A new study imply hackers can use ChatGPT and other AI tools to launch cyberattacks. Pexels

A new study claims AI-powered chatbots, including OpenAI's widely-popular ChatGPT could help hackers launch cyberattacks.

Users can take advantage of a vulnerability and trick the AI chatbot into writing malicious code that can not only hack into databases but also steal sensitive information.

According to Researchers from the University of Sheffield's Department of Computer Science, people are likely to accidentally do so and cause vital computer systems to crash.

For example, a nurse could ask ChatGPT to write a code to help them search through clinical records. There are no prizes for guessing, this could disrupt the network.

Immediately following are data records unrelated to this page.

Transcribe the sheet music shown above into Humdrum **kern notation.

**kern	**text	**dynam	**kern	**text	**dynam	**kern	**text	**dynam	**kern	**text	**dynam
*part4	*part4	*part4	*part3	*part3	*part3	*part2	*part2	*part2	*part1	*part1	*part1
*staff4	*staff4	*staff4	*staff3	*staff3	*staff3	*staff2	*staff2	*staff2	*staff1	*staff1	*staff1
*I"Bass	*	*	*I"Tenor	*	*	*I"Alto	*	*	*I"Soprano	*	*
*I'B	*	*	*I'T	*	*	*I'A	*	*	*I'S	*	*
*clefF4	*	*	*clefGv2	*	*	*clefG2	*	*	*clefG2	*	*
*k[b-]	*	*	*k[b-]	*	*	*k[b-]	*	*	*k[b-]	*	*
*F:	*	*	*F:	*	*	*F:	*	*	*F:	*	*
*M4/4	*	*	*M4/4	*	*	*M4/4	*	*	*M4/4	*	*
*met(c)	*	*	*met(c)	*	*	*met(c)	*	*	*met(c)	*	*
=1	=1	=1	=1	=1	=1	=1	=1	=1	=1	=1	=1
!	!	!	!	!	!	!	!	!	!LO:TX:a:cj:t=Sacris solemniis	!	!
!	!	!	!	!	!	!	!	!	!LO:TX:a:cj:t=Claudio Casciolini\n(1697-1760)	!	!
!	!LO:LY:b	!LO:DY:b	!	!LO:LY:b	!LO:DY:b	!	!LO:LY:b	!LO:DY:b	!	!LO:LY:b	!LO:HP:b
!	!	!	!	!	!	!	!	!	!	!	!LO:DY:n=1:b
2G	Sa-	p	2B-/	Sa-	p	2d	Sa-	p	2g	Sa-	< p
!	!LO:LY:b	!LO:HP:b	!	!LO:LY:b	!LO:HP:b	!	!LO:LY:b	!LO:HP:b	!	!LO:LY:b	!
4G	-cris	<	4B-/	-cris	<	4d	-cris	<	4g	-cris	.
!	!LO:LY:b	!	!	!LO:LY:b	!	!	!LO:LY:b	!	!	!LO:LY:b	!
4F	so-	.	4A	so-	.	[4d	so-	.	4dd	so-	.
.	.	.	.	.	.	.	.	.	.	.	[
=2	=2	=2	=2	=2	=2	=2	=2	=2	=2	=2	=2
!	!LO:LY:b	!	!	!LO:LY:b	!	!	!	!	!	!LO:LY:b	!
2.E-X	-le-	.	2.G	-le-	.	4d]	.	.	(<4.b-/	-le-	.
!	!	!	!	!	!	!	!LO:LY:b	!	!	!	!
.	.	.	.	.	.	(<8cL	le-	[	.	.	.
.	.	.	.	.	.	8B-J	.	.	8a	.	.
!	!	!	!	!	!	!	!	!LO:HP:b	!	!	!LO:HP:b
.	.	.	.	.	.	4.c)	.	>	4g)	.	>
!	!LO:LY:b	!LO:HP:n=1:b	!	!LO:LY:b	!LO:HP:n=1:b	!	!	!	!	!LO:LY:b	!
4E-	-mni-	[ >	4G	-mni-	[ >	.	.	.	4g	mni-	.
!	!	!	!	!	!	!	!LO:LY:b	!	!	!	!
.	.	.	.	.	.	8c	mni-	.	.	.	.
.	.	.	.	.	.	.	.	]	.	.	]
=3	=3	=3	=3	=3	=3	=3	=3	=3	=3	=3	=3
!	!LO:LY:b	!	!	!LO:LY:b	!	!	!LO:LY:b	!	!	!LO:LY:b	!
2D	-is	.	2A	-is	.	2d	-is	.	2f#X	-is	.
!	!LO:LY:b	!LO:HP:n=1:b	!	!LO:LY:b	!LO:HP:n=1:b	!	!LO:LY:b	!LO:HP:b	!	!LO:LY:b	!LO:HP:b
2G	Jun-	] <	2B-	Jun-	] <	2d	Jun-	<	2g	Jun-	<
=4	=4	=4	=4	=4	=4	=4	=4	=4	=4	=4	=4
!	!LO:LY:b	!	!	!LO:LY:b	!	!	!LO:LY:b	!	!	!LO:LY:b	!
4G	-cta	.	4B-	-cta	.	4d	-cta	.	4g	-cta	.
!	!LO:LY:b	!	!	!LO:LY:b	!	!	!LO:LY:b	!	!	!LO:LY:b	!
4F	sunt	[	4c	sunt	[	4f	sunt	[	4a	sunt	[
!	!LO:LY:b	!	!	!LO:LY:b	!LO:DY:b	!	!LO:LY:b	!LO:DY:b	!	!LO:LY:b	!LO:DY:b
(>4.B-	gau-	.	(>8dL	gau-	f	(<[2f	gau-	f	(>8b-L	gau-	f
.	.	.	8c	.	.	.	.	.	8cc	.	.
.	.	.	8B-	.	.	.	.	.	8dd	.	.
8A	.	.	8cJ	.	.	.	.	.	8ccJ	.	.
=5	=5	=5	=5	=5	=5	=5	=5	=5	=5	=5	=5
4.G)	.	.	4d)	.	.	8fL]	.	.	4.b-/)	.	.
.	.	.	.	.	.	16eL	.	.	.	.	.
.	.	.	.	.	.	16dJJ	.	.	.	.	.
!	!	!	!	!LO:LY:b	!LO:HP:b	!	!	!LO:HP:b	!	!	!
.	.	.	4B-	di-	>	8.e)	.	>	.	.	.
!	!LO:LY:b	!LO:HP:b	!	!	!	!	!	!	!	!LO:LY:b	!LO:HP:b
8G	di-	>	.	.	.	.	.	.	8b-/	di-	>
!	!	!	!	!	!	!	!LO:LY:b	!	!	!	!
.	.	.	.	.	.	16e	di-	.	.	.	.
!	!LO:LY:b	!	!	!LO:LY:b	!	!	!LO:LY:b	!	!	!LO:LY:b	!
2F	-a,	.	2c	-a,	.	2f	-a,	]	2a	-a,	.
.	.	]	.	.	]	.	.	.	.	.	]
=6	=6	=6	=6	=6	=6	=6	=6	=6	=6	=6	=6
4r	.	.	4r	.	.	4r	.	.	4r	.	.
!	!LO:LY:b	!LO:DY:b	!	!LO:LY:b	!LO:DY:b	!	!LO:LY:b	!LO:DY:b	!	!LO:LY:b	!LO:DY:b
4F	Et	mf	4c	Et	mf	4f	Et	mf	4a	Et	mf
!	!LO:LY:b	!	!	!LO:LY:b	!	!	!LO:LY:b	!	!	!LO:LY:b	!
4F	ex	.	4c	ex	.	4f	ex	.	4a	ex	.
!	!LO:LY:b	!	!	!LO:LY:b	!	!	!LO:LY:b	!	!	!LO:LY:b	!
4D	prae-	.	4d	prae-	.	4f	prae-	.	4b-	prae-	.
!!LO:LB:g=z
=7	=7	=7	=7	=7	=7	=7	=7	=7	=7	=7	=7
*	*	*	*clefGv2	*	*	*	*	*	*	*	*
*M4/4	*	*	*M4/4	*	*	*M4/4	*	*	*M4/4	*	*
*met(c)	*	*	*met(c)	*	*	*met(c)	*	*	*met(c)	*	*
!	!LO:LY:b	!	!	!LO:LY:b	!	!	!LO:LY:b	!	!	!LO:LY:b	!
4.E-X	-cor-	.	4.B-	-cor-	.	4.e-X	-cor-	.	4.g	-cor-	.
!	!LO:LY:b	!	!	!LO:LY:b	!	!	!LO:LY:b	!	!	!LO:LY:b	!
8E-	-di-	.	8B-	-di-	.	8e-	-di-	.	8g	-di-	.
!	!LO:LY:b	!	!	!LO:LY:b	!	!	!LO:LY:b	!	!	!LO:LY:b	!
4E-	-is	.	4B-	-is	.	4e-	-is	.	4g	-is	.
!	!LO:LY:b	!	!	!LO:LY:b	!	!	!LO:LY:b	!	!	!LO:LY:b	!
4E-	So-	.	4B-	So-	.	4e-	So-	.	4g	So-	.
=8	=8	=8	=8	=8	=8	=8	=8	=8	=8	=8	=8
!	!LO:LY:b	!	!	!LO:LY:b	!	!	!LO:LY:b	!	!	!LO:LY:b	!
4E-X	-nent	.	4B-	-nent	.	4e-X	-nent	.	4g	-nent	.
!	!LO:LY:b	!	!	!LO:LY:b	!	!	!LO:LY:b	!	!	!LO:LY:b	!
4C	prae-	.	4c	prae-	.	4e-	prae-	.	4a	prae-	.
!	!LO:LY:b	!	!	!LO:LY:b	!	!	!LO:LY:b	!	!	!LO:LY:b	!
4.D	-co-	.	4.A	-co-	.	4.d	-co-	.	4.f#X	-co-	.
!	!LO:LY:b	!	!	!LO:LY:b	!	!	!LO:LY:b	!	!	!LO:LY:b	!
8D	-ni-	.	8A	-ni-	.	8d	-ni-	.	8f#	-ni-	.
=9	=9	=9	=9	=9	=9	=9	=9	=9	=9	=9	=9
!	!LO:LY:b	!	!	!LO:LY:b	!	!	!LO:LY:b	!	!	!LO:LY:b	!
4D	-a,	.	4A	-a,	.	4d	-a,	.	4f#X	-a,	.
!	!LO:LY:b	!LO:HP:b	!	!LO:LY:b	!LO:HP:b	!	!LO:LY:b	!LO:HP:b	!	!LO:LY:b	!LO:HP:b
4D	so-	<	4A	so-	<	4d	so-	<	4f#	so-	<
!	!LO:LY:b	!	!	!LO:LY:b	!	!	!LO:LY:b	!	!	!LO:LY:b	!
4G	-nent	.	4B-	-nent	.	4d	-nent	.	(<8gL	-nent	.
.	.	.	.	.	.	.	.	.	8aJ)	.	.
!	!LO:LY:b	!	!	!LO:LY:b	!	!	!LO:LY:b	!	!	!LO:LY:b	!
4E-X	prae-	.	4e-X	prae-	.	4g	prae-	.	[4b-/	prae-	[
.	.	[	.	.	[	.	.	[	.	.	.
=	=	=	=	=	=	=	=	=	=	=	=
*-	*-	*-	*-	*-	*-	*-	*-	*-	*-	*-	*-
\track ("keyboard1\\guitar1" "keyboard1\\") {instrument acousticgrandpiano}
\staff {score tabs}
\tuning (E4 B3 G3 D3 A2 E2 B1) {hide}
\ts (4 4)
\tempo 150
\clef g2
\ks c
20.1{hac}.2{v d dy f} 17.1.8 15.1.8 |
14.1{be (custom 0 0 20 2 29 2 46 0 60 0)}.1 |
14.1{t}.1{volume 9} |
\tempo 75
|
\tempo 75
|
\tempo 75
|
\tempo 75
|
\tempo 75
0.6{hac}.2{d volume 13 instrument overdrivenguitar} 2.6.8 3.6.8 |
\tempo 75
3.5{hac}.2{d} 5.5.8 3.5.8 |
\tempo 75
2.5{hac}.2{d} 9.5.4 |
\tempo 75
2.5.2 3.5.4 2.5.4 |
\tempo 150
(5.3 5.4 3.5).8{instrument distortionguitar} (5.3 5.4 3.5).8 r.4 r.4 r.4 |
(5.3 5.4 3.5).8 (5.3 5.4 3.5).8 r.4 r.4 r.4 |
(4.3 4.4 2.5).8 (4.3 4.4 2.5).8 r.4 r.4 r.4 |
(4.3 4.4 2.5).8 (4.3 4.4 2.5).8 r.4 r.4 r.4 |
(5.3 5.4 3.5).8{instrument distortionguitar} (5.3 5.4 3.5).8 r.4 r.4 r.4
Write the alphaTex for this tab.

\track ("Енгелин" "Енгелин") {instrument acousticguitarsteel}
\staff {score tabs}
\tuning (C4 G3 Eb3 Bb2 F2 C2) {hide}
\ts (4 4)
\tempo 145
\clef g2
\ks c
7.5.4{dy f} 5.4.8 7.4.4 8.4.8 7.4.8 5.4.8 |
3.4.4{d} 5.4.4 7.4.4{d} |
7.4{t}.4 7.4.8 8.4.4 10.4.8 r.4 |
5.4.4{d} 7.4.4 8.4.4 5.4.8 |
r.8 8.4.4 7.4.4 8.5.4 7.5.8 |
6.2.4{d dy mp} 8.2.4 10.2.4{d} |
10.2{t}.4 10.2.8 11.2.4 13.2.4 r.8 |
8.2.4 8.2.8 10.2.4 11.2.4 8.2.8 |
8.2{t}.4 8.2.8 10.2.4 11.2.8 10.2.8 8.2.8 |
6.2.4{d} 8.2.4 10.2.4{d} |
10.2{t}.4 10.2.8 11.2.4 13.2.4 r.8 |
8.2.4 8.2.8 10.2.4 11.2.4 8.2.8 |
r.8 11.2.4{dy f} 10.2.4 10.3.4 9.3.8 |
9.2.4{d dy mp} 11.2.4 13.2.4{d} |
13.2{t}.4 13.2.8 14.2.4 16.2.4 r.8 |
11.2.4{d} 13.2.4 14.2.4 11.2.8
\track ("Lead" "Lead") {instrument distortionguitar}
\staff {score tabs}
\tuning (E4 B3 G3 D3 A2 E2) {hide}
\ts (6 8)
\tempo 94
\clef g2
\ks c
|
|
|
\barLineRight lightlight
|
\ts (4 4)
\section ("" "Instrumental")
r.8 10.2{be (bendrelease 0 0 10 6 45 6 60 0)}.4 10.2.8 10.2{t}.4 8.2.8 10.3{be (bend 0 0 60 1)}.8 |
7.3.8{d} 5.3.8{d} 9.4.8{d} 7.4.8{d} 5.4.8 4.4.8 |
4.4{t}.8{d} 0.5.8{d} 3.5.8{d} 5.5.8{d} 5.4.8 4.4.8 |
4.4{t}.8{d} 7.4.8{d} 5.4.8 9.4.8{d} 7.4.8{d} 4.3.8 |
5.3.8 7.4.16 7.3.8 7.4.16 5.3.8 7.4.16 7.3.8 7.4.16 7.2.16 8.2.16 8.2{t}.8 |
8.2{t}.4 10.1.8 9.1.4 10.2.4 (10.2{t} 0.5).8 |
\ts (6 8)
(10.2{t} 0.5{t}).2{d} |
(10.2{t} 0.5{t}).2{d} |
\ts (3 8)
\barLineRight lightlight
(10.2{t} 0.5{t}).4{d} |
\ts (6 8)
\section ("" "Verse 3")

In line with this, new Microsoft research showed the latest Chat GPT-4 is easier to manipulate than its predecessor, ChatGPT-3.

Furthermore, the team from the University of Sheffield noted that even the companies behind these complex chatbots were not aware of the threats they posed.

AI Safety Summit 2023: What to expect?

Interestingly, the study has been published ahead of the AI Safety Summit, which is slated to take place on November 1 and 2 in the UK. The event focuses on deploying the technology safely.

Tech moguls, academics and global leaders will meet face-to-face to agree on a framework to protect people from the potential "catastrophic" harm of artificial intelligence.

OpenAI said the specific loophole has been fixed since the issue was flagged. However, the team at Sheffield's Department of Computer Science, which believes there could be more similar loopholes, asked the cybersecurity industry to check the issue in more detail.

The paper shows that Text-to-SQL systems can be used to attack computer systems in the real world. It is worth noting that Text-to-SQL systems allude to AI capable of searching databases by asking questions in plain language.

Notably, all five commercial AI tools that researchers analysed didn't shy away from producing malicious codes, which could leak confidential information or interrupt and completely destroy services.

As per the findings, even ordinary people could now carry out such attacks. As a result, innocent users could end up accidentally infecting computer systems.

PhD student at the University of Sheffield Xutan Peng, who co-led the research said: "In reality, many companies are simply not aware of these types of threats and due to the complexity of chatbots, even within the community, there are things that are not fully understood. At the moment, ChatGPT is receiving a lot of attention."

While risks to the service itself are minimal, Peng pointed out that the standalone system can be tricked into producing malicious code. Unsurprisingly, this code can be used to do serious harm to other services.

He went on to note that the risk with ChatGPT and other similar conversational bots is that people are using them as productivity tools. "This is where our research shows the vulnerabilities are," Peng explained.

Earlier this month, the US Space Force decided to pause the use of ChatGPT-like generative AI tools for its workforce due to similar data security concerns.